I was excited to see The Economist ran an article on my paper with Laurent Muller, Anne Lacroix, and Bernard Ruffieux, which appeared in the Economic Journal.  In typical Economist fashion, they didn't mention us by name, but here's their summary of our findings:

The study found that the taxes and subsidies actually widened health and fiscal inequalities. Fat taxes meant the women on lower incomes paid disproportionately more for food—their habits changed less. They preferred to buy food they liked rather than what made nutritional sense. Taxing the food they eat most made the poor poorer.

Subsidies encouraged all income groups to buy more fruit and vegetables. But those on higher incomes proved more responsive and so benefited most. Interestingly, richer folk were also more likely to buy the subsidised healthy food and then spend the savings they had accrued on yet more healthy food. But poorer women, if they responded to lower prices, often used the money saved to buy unhealthy items or something else entirely. Once the nutritional price policies were applied, the average share of budget spent on healthy food actually increased for the better-off.

The Effects of Farm and Food Policy on Obesity in the United States

That's the title of a new book by Julian Alston and Abigail Okrent.  Right now it's only available as an ebook, but the hard copy should be out soon.  Here's the publisher's description.

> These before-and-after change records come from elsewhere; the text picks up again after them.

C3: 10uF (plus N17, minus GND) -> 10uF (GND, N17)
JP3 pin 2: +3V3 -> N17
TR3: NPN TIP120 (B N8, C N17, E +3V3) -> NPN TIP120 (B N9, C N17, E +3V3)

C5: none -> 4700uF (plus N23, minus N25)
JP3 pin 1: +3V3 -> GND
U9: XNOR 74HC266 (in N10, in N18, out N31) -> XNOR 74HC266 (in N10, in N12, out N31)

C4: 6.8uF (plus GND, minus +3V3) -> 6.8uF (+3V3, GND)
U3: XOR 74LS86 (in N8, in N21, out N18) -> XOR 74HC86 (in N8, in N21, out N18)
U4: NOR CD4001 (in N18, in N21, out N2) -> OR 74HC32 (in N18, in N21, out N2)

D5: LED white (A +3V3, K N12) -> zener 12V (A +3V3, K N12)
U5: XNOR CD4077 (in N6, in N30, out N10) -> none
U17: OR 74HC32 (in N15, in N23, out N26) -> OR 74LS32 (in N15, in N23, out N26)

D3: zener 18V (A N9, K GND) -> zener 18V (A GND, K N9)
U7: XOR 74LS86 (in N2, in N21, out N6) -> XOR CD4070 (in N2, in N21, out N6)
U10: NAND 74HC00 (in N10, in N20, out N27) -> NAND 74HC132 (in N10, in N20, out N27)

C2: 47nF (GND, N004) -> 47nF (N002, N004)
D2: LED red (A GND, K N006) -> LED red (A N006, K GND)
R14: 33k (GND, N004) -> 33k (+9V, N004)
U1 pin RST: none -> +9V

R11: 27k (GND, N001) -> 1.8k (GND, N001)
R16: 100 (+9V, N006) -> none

This book uses an economic framework to examine the consequences of U.S. farm and food policies for obesity, its social costs, and the implications for government policy. Drawing on evidence from economics, public health, nutrition, and medicine, the authors evaluate past and potential future roles of policies such as farm subsidies, public agricultural R&D, food assistance programs, taxes on particular foods (such as sodas) or nutrients (such as fat), food labeling laws, and advertising controls. The findings are mostly negative—it is generally not economic to use farm and food policies as obesity policy—but some food policies that combine incentives and information have potential to make a worthwhile impact. This book is accessible to advanced undergraduate and graduate students across the sciences and social sciences, as well as to decision-makers in the public, private, and not-for-profit sectors.

 

I had the pleasure of seeing a pre-release copy of the book and provided the following blurb:

That obesity is a serious challenge in America is undeniable. Yet, appropriate policy responses are far less clear. The Effects of Farm and Food Policy and Obesity is a tour de force. Alston and Okrent provide a solid economic framework for thinking about obesity policies, bust myths about the causes of the problem, and offer nuanced solutions. The book is a must read for anyone seriously interested in role of food and agricultural policy in addressing obesity.

Economics and Obesity Policy

The International Journal of Obesity just released a a short review paper I was invited to write, which discusses the economics of policies aimed at reducing obesity. In the paper, I touch on the economic approach for thinking about government intervention in this space and whether there are market failures that would justify intervention.  I then move on to discuss a variety of specific issues that are often discussed in relation to obesity such as farm policy, soda taxes, healthy food subsidies, food assistance programs (and proposed restrictions on them), and information policies. 

Here is the conclusion:

This article presented a somewhat pessimistic view on the ability of government policy to substantively influence obesity prevalence. Obesity is a complicated and multifaceted issue. So too are the effects of anti-obesity policies. One response is to argue for an all-out ‘war’ on obesity. It probably is true that government policy mandating what farms grow, restricting the
supply and type of food to consumers, and controlling prices, offerings and advertisements by food manufacturers could reduce obesity prevalence. But, is this the type of coercive
society in which we would like to live? Society faces very real tradeoffs between economic freedom, technological progress, and obesity prevalence. These sorts of tradeoffs are unfortunate, but they reflect very real constraints to effective economic policy making.

My paper joins several others that critically evaluate anti-obesity policies.